# Your task:
In the data that follows, find the line with "12: (444, 30, 0.46)"; transcribe it, every later line up to the one with "27: (136, 47, 0.46)", and that line as well, exactly and with no others.

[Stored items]
<<<<

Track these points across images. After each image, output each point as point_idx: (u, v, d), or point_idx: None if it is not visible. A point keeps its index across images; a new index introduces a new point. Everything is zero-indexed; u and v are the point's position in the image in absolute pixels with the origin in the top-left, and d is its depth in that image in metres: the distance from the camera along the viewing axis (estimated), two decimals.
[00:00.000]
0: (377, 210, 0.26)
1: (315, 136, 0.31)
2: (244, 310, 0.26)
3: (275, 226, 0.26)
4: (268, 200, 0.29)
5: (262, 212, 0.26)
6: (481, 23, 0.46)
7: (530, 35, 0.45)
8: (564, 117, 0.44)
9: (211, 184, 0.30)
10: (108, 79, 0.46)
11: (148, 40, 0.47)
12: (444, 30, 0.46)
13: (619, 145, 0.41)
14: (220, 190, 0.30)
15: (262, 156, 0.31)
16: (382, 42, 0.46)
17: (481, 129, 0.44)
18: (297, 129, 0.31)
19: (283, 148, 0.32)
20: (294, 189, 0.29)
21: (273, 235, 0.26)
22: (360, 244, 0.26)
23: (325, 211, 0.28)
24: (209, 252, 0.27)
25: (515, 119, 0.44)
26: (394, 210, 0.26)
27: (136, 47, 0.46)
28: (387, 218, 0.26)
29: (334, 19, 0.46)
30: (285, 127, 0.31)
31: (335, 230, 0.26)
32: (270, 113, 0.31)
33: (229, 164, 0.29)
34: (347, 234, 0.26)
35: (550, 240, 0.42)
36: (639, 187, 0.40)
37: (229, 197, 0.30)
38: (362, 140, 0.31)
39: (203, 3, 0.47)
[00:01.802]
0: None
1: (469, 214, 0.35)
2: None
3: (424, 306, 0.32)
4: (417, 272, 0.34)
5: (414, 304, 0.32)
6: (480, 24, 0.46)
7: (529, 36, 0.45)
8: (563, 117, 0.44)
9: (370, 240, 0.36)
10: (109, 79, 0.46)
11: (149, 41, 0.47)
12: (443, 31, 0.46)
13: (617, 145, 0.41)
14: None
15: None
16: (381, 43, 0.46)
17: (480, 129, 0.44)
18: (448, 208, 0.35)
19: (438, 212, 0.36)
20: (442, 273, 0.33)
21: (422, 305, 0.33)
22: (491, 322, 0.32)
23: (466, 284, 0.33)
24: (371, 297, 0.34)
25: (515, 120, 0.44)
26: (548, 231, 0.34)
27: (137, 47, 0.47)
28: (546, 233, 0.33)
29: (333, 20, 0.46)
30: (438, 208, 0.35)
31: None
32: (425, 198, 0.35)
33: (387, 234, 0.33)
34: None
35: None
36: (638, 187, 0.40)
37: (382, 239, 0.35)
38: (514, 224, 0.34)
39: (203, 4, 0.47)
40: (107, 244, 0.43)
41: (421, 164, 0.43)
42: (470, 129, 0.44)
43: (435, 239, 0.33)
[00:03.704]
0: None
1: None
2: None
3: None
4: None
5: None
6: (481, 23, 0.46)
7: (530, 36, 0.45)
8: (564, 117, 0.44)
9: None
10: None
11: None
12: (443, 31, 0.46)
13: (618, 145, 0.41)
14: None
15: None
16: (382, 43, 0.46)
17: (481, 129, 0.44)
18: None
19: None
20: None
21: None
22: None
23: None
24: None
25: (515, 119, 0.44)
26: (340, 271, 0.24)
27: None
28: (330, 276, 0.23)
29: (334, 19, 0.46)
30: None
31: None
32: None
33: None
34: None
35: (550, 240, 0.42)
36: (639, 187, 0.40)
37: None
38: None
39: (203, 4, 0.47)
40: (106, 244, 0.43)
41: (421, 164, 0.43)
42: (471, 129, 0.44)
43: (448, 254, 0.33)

>>>>
<<<<

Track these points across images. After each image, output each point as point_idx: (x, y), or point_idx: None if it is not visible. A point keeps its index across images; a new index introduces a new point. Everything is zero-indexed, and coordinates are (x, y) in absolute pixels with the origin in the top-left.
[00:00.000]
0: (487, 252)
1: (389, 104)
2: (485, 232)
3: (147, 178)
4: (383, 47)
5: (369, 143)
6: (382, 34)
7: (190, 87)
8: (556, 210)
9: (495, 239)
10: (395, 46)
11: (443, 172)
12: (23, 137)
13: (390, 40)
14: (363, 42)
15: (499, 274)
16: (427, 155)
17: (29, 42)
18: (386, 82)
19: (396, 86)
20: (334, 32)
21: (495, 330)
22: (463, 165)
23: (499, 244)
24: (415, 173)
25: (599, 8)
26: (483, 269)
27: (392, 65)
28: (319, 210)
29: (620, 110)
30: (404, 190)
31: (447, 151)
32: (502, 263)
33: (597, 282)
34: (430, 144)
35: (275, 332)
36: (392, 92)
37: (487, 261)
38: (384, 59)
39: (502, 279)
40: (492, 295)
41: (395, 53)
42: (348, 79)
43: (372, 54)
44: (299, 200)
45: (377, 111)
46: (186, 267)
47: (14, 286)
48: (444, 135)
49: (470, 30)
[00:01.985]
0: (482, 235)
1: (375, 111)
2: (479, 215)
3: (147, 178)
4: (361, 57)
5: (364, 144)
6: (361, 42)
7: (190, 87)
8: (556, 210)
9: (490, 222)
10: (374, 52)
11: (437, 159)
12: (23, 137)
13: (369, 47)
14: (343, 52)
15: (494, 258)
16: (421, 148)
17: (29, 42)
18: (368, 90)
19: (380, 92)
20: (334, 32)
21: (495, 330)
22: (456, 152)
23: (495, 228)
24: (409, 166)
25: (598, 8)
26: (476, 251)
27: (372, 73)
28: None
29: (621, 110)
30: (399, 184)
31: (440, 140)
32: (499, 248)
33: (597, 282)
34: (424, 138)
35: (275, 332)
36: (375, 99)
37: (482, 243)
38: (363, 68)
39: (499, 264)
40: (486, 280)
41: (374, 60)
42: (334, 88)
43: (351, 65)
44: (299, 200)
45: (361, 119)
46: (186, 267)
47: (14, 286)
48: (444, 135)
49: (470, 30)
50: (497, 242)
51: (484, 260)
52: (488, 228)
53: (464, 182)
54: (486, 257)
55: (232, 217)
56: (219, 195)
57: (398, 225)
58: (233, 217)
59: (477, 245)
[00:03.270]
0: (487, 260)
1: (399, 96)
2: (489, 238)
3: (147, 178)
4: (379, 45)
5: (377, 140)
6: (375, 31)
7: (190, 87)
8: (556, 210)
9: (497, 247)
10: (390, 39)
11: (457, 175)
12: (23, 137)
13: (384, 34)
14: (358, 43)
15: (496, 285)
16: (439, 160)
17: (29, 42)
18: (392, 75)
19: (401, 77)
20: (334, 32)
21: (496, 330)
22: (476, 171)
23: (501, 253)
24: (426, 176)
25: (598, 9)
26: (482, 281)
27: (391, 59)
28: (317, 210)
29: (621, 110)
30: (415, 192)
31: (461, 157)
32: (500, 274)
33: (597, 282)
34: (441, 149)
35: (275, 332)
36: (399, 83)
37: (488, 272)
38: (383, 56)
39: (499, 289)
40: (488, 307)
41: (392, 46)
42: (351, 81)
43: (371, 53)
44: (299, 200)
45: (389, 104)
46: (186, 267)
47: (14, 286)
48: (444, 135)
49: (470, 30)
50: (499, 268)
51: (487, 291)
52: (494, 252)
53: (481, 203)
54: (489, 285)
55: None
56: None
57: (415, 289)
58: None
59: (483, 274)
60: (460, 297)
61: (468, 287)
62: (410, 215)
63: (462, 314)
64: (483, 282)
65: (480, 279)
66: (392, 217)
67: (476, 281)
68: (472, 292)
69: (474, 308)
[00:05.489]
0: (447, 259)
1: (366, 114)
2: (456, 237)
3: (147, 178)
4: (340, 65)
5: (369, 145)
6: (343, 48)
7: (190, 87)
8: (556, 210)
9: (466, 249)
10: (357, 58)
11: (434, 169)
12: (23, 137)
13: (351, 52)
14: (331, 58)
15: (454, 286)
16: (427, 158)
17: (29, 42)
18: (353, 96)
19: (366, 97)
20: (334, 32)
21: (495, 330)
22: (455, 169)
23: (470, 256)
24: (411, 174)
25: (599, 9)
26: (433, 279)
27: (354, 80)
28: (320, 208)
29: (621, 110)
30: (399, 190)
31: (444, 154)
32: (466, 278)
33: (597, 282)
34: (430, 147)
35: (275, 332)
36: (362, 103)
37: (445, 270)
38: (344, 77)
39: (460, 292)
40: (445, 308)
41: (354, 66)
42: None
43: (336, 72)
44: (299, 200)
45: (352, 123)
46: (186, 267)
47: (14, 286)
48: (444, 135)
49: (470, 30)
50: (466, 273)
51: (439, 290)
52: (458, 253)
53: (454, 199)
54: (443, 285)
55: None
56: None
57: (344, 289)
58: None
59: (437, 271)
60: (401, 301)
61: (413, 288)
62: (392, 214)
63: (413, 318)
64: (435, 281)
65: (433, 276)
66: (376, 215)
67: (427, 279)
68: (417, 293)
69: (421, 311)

>>>>

# Problem solution:
12: (444, 30, 0.46)
13: (619, 145, 0.41)
14: (220, 190, 0.30)
15: (262, 156, 0.31)
16: (382, 42, 0.46)
17: (481, 129, 0.44)
18: (297, 129, 0.31)
19: (283, 148, 0.32)
20: (294, 189, 0.29)
21: (273, 235, 0.26)
22: (360, 244, 0.26)
23: (325, 211, 0.28)
24: (209, 252, 0.27)
25: (515, 119, 0.44)
26: (394, 210, 0.26)
27: (136, 47, 0.46)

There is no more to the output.